As agony tossed me into a dark pit,
I wanted to scream it out till my throat slit.
I wished I could run as far as possible
‘Cause the hurt was too deep and unbearable.

I sat there with my heart broken to pieces
And thrown away just like the undone dishes.
I cried out loud as I squinched in endless pain
As if that would keep me from going insane.

Memories flooded my mind like buzzing bees,
Driving me crazy as I clung to my knees.
I could hear the walls laugh at my brokenness,
And the room soon reflected my emptiness.

I sobbed and sobbed till both my tear glands ran dry;
Many questions jammed my mind at the same time.
If only there were answers to all my ‘whys’,
I would have felt much better emotionwise.

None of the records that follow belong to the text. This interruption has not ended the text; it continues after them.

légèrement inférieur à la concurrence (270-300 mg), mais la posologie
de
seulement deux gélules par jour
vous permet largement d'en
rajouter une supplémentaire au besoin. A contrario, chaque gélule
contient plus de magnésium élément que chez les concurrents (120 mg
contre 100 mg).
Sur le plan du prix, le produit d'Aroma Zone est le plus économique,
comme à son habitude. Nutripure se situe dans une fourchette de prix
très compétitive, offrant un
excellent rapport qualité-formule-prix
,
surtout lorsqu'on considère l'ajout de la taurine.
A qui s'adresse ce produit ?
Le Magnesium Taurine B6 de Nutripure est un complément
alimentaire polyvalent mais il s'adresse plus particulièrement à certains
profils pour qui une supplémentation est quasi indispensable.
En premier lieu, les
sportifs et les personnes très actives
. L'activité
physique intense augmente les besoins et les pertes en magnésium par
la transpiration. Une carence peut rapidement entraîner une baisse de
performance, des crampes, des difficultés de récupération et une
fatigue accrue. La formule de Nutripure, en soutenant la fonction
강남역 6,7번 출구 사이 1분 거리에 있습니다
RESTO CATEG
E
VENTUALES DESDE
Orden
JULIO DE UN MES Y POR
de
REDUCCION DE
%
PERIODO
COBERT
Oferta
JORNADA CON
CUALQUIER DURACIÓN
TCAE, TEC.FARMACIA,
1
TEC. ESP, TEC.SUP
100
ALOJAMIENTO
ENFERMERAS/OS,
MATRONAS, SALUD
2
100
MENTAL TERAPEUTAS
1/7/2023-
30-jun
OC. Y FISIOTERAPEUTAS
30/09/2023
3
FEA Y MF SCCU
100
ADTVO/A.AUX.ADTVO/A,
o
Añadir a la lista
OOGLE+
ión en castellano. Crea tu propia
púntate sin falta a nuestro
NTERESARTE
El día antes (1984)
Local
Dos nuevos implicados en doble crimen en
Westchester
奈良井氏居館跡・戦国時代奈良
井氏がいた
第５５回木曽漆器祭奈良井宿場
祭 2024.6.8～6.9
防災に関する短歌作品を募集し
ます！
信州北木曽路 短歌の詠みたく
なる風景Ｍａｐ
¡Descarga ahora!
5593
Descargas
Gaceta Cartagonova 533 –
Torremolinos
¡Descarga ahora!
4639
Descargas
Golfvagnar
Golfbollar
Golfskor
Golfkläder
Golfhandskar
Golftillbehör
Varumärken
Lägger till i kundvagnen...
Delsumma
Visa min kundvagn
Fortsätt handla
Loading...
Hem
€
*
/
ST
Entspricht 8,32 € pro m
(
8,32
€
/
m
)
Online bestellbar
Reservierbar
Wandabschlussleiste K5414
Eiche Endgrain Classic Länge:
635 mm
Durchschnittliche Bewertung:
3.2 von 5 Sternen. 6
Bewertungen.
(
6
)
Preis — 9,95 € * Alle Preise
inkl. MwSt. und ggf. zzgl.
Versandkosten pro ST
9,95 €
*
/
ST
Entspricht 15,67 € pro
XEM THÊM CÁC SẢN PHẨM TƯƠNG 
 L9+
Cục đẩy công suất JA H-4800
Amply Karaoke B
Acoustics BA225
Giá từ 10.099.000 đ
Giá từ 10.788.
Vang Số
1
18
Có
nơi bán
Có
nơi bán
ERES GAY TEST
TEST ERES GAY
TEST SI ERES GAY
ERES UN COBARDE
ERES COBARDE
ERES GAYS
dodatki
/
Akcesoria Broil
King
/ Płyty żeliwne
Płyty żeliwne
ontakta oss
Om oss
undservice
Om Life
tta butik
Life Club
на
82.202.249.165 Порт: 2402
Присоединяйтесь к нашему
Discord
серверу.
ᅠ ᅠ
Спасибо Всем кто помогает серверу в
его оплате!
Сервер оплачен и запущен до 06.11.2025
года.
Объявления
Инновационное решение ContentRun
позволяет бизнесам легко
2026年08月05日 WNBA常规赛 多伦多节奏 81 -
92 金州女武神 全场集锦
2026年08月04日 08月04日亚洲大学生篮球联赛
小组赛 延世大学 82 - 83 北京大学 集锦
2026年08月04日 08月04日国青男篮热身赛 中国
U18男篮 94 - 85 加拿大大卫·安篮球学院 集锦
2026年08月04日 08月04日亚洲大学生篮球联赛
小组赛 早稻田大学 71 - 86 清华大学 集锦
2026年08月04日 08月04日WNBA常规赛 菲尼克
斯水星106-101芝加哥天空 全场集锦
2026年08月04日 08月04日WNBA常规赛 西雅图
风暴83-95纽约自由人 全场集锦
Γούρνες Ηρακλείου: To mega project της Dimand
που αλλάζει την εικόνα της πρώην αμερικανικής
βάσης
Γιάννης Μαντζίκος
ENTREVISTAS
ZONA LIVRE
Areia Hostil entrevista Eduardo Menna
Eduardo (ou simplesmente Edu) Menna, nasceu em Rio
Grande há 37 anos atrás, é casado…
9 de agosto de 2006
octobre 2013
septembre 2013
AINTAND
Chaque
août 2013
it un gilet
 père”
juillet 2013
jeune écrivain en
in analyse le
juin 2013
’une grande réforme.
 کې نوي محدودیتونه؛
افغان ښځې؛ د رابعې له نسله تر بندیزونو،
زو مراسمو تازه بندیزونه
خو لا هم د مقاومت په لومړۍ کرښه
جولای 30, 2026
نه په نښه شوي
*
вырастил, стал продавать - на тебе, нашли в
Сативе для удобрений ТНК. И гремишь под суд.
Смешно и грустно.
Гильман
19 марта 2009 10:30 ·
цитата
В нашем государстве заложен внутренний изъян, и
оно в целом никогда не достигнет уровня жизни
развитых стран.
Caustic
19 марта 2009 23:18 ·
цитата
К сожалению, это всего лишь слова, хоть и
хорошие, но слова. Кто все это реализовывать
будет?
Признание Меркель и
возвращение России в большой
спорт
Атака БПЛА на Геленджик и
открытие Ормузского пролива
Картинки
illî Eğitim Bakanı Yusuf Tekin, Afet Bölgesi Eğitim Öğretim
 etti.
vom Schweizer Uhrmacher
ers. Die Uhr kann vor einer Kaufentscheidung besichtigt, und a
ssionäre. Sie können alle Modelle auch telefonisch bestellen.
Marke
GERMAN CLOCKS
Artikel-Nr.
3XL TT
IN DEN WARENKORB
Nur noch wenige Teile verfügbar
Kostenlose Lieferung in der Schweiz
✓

But, hey, did my painful story stop right there?
Was there anybody who really did care?
Was I too lost to be found by anyone?
Was the pit too dark to be lit by the sun?

There came a time when sobbing and sighing ceased;
Then my heavy heart felt a sudden release.
Frankly, I felt a change in the atmosphere;
My pain became a little less severe.

The reality didn’t change even a bit,
But surely something happened that my eyes lit.
I did feel a strange sense of strength take over,
Giving me hope for the uncertain future.

I don’t know what exactly happened inside;
When I came out I felt so cheerful and bright.
I received hope that can never be stolen,
A hope that lifts me up in my affliction.